▸ PROBLEM REQUIREMENTS:
Output the lines from the start of the records through the line containing "crop: top 1.049%, right 0.001%", with both ends included, reproducing them exactly and leaving out every line after that one.
===== DATA TO USE
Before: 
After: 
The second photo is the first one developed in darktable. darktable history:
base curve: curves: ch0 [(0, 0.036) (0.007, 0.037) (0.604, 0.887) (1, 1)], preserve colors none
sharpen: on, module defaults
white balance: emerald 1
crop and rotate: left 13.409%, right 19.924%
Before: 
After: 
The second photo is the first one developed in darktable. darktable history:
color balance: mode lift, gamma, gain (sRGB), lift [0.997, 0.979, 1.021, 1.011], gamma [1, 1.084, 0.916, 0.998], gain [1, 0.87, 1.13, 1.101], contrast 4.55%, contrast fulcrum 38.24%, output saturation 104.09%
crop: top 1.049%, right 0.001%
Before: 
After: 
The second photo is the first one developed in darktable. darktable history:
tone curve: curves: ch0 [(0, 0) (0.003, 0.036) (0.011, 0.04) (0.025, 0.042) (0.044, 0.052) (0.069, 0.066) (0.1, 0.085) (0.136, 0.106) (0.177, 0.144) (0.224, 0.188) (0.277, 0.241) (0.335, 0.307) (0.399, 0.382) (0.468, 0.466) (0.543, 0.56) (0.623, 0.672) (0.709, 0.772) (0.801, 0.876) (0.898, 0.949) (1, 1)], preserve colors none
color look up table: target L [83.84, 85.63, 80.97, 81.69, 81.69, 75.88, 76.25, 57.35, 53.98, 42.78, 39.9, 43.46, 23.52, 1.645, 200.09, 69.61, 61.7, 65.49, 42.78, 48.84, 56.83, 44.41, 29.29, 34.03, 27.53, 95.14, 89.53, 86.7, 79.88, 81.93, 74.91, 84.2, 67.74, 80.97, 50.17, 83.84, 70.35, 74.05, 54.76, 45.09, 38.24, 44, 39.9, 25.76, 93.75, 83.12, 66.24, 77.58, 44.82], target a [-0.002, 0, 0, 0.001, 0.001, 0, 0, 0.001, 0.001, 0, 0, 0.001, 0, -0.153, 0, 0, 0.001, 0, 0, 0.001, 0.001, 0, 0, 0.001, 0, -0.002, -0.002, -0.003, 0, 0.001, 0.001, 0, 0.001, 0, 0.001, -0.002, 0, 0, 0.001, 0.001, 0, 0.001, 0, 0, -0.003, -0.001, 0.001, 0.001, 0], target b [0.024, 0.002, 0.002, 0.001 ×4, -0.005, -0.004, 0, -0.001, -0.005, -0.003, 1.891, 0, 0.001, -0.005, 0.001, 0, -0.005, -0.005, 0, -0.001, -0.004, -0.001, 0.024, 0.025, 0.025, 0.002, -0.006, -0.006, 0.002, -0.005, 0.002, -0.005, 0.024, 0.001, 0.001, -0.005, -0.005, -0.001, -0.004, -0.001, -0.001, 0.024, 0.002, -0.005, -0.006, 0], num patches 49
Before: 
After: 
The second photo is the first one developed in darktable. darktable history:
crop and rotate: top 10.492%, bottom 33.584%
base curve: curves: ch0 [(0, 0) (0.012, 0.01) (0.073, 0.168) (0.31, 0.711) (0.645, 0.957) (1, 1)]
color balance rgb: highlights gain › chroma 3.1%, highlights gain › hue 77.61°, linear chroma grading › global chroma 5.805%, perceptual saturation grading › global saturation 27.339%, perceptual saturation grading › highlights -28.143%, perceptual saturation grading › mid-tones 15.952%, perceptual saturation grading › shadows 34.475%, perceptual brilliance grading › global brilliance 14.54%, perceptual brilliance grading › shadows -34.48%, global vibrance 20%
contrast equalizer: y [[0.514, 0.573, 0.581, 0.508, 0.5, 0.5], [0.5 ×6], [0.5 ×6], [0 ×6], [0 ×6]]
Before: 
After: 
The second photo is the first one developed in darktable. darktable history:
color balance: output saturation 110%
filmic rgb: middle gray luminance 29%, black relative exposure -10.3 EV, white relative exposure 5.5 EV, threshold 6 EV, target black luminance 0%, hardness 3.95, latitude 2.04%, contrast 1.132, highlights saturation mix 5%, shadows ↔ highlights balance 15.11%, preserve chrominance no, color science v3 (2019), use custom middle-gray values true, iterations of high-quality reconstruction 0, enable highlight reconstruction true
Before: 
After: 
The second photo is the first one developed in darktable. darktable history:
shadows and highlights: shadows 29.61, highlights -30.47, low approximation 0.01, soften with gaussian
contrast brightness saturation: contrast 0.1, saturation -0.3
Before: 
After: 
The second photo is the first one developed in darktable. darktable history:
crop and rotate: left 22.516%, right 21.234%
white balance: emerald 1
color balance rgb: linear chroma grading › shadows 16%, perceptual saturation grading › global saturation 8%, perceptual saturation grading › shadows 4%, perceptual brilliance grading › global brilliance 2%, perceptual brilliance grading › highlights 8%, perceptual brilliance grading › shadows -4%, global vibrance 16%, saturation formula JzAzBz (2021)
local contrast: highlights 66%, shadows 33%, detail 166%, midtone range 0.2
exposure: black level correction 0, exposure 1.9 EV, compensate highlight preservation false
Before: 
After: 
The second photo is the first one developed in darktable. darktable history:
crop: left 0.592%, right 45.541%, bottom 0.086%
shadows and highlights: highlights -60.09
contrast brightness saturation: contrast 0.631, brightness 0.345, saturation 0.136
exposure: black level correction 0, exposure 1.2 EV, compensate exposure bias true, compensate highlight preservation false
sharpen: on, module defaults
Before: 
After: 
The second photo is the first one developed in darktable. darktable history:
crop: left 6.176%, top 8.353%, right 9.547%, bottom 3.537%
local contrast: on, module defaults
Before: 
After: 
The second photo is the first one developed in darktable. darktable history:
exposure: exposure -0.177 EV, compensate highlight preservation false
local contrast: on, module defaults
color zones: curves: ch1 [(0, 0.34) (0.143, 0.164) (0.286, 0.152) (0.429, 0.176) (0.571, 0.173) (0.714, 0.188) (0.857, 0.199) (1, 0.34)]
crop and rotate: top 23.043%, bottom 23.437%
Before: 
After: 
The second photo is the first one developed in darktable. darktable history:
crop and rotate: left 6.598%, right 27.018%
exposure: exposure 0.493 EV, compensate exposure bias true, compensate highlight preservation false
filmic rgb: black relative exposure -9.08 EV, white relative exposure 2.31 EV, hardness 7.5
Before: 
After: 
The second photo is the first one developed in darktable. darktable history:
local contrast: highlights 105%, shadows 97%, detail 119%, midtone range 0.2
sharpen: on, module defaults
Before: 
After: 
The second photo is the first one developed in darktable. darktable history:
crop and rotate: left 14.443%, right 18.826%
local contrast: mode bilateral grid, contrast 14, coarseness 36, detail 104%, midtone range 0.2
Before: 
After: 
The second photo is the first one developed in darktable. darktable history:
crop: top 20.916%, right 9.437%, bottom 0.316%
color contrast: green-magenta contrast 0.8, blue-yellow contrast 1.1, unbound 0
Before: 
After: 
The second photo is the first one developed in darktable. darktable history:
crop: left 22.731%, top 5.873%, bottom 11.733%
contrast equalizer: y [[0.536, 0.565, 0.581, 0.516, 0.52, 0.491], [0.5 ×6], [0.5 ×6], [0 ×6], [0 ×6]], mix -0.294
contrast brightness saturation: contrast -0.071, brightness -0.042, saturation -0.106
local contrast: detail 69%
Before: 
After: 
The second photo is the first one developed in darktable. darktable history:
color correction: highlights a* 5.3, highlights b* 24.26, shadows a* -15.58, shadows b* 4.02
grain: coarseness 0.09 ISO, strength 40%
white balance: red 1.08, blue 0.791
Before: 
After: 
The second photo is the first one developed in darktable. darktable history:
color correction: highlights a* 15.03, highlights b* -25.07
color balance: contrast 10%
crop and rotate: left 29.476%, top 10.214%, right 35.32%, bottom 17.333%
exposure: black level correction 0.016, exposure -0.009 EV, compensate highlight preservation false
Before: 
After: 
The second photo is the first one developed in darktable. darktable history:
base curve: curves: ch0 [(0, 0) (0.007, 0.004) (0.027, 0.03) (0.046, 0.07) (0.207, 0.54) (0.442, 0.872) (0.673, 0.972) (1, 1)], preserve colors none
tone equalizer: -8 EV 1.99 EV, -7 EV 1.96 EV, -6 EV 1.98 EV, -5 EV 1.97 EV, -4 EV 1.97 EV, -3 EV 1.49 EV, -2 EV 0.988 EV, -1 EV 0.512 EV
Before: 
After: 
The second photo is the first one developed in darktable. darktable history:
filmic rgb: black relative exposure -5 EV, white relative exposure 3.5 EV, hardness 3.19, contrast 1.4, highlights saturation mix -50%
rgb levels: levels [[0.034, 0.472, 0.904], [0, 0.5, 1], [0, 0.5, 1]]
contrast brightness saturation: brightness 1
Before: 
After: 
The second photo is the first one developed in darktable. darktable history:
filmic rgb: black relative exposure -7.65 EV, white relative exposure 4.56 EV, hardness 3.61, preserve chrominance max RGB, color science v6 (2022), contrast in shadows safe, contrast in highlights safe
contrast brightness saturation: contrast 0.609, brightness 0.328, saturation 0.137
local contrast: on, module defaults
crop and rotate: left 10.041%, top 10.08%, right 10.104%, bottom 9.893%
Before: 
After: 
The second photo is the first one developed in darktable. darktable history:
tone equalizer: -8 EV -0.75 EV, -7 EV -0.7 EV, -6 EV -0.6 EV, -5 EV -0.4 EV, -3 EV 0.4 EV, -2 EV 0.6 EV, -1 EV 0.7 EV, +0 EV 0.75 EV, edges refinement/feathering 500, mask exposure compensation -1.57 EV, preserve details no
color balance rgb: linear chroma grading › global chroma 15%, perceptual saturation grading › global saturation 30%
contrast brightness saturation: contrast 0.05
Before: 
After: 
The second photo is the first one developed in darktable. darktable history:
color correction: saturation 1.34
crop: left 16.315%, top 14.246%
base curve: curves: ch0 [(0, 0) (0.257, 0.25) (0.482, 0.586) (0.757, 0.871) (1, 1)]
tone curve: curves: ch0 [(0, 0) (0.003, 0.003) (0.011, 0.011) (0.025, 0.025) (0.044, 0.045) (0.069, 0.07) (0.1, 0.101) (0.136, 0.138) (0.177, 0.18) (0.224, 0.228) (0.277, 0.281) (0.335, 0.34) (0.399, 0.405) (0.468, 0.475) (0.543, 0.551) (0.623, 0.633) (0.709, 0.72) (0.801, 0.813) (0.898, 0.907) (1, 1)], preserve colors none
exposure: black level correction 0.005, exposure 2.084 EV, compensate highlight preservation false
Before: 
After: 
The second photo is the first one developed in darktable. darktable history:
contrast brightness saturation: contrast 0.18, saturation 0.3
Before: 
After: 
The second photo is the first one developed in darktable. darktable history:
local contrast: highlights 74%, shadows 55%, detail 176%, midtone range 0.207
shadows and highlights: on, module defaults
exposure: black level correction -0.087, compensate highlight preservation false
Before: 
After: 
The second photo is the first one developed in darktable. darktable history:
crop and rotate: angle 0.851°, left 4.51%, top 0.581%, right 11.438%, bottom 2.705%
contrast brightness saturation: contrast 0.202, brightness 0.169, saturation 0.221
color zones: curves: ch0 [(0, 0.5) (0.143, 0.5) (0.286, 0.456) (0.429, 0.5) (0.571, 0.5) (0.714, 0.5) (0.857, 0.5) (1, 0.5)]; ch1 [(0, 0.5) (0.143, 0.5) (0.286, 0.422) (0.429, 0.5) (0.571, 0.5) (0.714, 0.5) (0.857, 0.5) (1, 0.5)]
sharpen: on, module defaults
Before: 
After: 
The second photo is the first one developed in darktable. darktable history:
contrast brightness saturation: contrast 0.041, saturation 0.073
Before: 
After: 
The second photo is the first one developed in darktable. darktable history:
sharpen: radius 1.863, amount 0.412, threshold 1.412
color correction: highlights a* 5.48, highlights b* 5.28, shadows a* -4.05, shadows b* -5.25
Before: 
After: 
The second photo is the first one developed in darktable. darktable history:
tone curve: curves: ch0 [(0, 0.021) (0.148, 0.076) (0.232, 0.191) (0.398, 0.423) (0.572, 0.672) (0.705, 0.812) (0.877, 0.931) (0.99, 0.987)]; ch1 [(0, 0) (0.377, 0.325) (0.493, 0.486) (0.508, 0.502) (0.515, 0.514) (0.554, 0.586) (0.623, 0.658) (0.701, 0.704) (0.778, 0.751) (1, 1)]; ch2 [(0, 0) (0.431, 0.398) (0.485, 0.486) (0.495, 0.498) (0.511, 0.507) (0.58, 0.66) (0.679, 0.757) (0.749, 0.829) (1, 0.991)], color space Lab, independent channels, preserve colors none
==========
▸ WRITTEN SOLUTION:
Before: 
After: 
The second photo is the first one developed in darktable. darktable history:
base curve: curves: ch0 [(0, 0.036) (0.007, 0.037) (0.604, 0.887) (1, 1)], preserve colors none
sharpen: on, module defaults
white balance: emerald 1
crop and rotate: left 13.409%, right 19.924%
Before: 
After: 
The second photo is the first one developed in darktable. darktable history:
color balance: mode lift, gamma, gain (sRGB), lift [0.997, 0.979, 1.021, 1.011], gamma [1, 1.084, 0.916, 0.998], gain [1, 0.87, 1.13, 1.101], contrast 4.55%, contrast fulcrum 38.24%, output saturation 104.09%
crop: top 1.049%, right 0.001%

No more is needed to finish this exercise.